Wednesday, February 6, 2008

Immersive Virtual Reality Is All About the Turing Test

While the technical specifications and modes of interaction with modern computers and gaming systems continue to advance, we are still quite a long way from graphics, sound, and user interface that provide a life-like experience. Even so, a properly programmed virtual world could be extremely immersive if the focus was in the right place. Imagine a game world where it is impossible to tell which characters are controlled by real humans. If the ugly troll might be your cousin, and that swamp rat could be your neighbor's pet, while the friendly paladin might simply be a computer character, the world suddenly has some moral ambiguity.

The key to a new breed of virtual reality is the Turing test. Simply put, the idea is that a true test of artificial intelligence is whether you can interact with it and a human being and not know which one is the computer.

Most of the immersive games up to this point have primarily focused on hack and slash. World of Warcraft (or a decade ago Diablo II) allowed people to create a virtual personality and go around looking for evil to slay and treasure to liberate. Other virtual worlds focus only on the social aspect. Services like Second Life let people set up homes and environments and communicate via avatars. The web site, Virtual Worlds Review, lists almost 30 such games.

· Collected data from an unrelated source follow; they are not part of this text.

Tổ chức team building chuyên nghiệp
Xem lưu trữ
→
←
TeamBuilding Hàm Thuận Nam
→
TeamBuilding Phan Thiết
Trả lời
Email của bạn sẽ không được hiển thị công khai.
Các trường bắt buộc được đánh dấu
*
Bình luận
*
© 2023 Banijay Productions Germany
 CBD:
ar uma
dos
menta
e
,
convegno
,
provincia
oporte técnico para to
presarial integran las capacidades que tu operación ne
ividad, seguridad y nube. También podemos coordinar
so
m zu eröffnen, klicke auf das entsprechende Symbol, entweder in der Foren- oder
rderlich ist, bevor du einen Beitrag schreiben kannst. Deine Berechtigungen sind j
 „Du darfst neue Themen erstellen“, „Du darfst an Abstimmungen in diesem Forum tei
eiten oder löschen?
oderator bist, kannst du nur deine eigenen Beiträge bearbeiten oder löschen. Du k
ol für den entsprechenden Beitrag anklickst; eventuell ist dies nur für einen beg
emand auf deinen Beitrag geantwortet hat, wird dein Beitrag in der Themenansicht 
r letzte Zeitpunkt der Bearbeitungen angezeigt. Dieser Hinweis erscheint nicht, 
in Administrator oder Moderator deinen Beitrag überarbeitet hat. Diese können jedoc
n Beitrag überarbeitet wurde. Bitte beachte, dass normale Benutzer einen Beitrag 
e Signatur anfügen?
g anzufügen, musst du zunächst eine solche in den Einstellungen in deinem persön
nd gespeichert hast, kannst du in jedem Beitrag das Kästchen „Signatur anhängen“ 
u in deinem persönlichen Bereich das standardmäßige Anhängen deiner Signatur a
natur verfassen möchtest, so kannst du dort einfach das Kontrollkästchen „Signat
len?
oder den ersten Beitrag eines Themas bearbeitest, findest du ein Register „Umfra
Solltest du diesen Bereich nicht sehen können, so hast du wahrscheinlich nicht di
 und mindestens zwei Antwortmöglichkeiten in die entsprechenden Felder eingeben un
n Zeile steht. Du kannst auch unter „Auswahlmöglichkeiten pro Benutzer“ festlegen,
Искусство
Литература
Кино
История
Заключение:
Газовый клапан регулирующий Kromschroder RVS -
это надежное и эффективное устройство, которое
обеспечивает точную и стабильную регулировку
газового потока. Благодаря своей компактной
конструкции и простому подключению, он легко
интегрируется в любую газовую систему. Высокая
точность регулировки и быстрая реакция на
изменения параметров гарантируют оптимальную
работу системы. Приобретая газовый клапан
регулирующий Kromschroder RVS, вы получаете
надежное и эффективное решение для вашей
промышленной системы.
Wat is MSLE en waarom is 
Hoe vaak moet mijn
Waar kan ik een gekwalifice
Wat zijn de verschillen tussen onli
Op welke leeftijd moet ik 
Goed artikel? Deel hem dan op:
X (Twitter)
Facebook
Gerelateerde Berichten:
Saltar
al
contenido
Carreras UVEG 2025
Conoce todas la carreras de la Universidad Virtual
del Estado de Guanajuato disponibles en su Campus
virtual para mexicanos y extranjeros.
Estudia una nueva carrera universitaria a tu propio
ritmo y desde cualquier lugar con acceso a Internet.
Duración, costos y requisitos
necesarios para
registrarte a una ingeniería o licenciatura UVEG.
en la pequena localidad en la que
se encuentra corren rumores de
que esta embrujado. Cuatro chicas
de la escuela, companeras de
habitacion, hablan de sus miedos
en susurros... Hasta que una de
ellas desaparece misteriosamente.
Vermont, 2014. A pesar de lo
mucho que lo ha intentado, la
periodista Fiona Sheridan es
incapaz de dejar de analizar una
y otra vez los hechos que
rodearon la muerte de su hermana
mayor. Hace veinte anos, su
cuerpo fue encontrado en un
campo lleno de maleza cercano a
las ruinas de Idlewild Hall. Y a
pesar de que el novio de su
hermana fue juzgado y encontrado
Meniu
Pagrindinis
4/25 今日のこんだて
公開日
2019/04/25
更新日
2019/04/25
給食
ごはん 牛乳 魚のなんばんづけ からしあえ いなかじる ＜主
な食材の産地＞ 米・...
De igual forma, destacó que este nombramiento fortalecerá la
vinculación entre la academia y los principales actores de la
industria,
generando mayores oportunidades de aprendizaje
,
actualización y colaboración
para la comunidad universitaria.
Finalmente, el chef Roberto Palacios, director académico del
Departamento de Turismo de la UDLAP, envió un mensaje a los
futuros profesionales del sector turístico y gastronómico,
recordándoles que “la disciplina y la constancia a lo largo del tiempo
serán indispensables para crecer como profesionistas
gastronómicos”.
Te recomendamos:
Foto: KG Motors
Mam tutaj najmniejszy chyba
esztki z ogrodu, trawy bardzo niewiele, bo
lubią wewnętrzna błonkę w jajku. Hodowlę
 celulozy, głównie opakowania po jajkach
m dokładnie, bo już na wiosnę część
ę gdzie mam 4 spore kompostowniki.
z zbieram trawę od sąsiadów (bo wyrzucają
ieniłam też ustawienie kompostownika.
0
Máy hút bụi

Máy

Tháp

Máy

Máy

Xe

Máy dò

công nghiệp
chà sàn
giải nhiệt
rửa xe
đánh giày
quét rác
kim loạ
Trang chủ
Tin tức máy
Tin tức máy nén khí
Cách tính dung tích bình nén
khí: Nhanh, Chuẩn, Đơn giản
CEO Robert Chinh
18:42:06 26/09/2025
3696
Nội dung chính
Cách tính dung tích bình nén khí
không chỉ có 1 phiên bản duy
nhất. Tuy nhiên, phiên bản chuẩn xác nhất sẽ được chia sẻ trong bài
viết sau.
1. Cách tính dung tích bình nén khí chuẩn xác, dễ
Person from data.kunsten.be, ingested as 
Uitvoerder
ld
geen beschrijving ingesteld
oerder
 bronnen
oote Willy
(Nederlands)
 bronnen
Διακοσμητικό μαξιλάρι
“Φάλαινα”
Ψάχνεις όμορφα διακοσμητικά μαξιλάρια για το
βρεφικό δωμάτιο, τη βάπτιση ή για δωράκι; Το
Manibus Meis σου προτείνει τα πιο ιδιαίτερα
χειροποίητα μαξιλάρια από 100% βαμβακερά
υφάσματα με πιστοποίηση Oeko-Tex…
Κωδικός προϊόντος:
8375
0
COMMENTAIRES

Some single player games have started to introduce the idea of players choosing their character's morality. Most notable in this genre are Black & White and Fable. Both have sequels in the works. These games were novel in their approach to the characters' interaction with the world. Stealing, killing civilians, and other "evil" acts are allowed. The game tracks a characters' behavior and changes accordingly.

An evil character in Fable has grown horns.

While it is a start for games to apply their own interpretation of ethics, having the world apply real, natural consequences seems even more interesting. If you have no idea whether that troll is computer- or human-controlled, attacking it without provocation becomes much more problematic. Say you kill a real player's troll character. He may have friends or family in the game or even the ability to be resurrected. Those characters could either seek revenge or go through the legal system and seek justice.

This would lead to many new types of game play. Being a thief stealing from both "real" and artificially intelligent shopkeepers adds a new level of potential danger. Some characters might specialize as bounty hunters, tracking down the miscreants. Even the details of a world could vary to increase player interest. Some communities could be frontier towns with only personal revenge type justice, similar to the Old West. Others would be more "civilized" and have complete systems of laws and consequences. Racial prejudice from place to place or outright war would add further interest.

All of this could be realized with existing technology if only people were allowed to play a wide variety of roles in the virtual world and the computer characters became smart enough to blend in with the humans. If Turing is satisfied, the game world would be very satisfactory.